» REQUIRED WORK:
Starting at the line that contains "Hôtels dans le H", transcribe every remaining line of the entries exactly, including the last one.

» DATASET EXCERPTS:
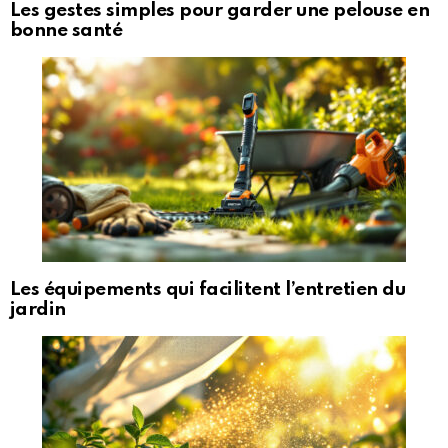
Les gestes simples pour garder une pelouse en
bonne santé
Les équipements qui facilitent l’entretien du
jardin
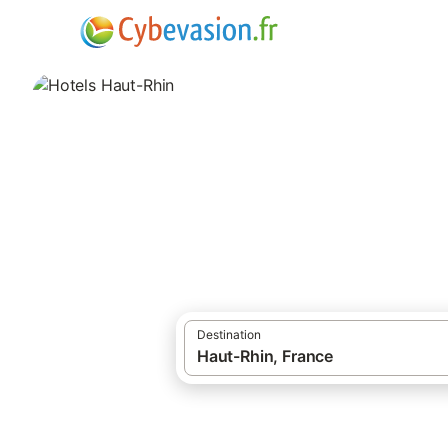
·
Locations de vacances
Hôtels dans le H
Hotels Haut-Rhin
688 résultats pour Hôtels. Comparez et ré
Destination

» RESULT FOR THIS TASK:
Hôtels dans le H
Hotels Haut-Rhin
688 résultats pour Hôtels. Comparez et ré
Destination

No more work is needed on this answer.